I'm asking this, because the following document is displayed just perfectly right in Kaxaml:
<Page
xmlns="http://schemas.microsoft.com/winfx/2006/xaml/presentation"
xmlns:x="http://schemas.microsoft.com/winfx/2006/xaml">
<Grid>
<FlowDocumentPageViewer>
<FlowDocument >
<Paragraph TextAlignment="center" FontSize="22pt" FontFamily="arial">Test Paragraph</Paragraph>
<Paragraph TextAlignment="center" FontFamily="arial">Test second paragraph</Paragraph>
</FlowDocument>
</FlowDocumentPageViewer>
</Grid>
</Page>
PS: If it's a desktop application you can always find who causes problems by Snoop tool, form Pete Blois.
Update: Its a desktop application, the getpage() result is posted into a grid which docks/fills perfectly.
<Window x:Class="GreenWebPlayerWPF.Window1"
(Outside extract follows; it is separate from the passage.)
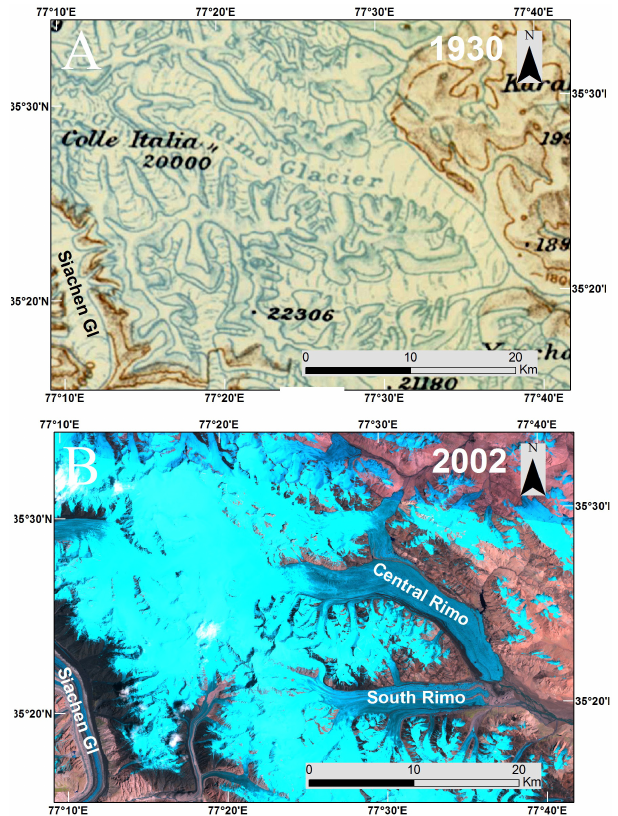
Fig. 2. Rimo Glacier, northeast Karakoram on different time spans; (A) 1930 extent based on Dainelli (1932) map and (B) 2002 situa- tion based on Landsat ETM + (2 August 2002). Map published with the permission of the Royal Geographical Society (with IBG). See Fig. 1 for location in study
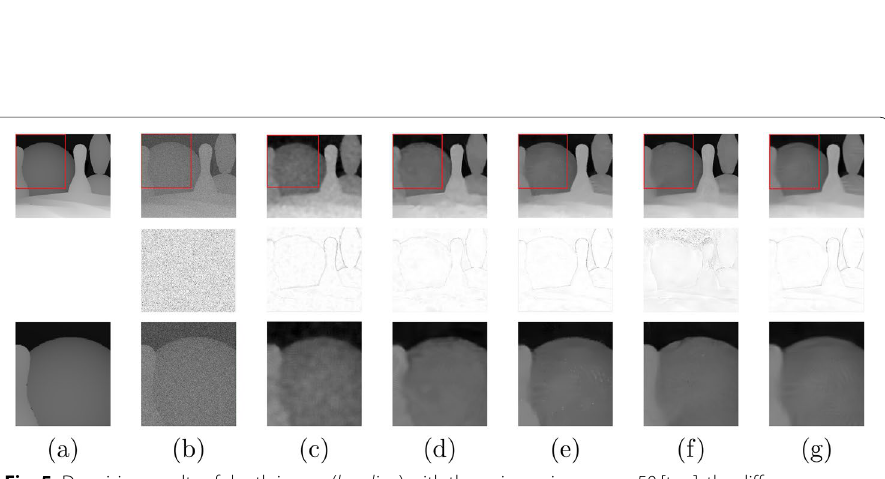
Fig. 5 Denoising results of depth image ( bowling ) with the noise variance σ = 50 [top], the difference between the original depth images and the filtered images [middle], and zoom-in image [bottom]. From the left ( a ) to right ( g ) are: the original image, the noisy image, the results obtained by NLM, BM3D, OGLR, ADnet and the proposed method respectively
xmlns="http://schemas.microsoft.com/winfx/2006/xaml/presentation"
xmlns:x="http://schemas.microsoft.com/winfx/2006/xaml"
Title="Window1" Height="Auto" Width="Auto" WindowStyle="None" WindowState="Maximized" WindowStartupLocation="CenterScreen" Loaded="Window_Loaded" Closing="Window_Closing">
<Grid Width="Auto" Height="Auto" Name="TransitionContainer" Background="White" Margin="0">
//here the result from GetPage() method is inserted
</Grid>
</Window>
(this comment is written from another account)
#Anvaka: What i mean by perfectly right is that the document should "dock in container" that is the fonts should resize, it should fill the container in height and width. Now that im thinking about it, that may not seem like a proper behaviour for a flowdocument.
When i put the flow document in the container it is centered in middle of parent container (so far so good). but the parent container is not filling out its parent container so when i zoom or change font size, i would like the documentPageView container to grow in width and height, but remain centered.